▸ **BRIEF**: Please transcribe, word for word, the line containing "Fig.-1: Histogram showing" and every line after it through the end of the records below, and nothing else.

==============================

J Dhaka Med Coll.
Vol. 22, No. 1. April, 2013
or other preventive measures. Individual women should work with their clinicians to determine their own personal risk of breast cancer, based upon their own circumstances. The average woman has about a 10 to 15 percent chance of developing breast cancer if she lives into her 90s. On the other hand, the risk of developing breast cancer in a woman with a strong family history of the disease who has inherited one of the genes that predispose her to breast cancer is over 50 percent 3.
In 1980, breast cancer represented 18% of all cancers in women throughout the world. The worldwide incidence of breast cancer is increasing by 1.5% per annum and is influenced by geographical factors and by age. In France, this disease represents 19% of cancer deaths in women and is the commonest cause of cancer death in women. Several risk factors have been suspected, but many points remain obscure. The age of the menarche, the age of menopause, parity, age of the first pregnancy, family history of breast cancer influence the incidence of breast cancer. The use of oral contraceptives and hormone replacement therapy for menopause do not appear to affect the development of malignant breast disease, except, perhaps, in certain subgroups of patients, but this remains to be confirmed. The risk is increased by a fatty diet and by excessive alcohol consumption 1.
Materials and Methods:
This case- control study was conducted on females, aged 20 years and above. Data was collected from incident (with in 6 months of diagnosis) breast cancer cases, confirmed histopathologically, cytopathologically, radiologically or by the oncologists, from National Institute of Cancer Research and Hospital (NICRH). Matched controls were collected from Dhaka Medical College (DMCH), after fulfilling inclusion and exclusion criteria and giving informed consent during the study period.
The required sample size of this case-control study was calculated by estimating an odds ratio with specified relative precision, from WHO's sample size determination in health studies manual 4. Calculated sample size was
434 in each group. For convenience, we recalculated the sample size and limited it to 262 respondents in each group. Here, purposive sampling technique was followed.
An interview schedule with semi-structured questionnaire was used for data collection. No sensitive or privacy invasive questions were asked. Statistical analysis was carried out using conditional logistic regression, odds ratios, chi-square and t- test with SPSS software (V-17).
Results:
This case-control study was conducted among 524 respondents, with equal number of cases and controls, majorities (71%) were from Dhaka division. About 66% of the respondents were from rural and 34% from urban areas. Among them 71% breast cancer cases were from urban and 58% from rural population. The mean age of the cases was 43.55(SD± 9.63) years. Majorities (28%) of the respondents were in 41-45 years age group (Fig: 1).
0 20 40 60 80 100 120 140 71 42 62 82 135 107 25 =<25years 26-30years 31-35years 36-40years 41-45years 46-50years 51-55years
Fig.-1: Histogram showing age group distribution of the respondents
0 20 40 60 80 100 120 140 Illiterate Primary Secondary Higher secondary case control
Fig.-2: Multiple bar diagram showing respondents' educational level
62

==============================

▸ **EXERCISE RESPONSE**:
Fig.-1: Histogram showing age group distribution of the respondents
0 20 40 60 80 100 120 140 Illiterate Primary Secondary Higher secondary case control
Fig.-2: Multiple bar diagram showing respondents' educational level
62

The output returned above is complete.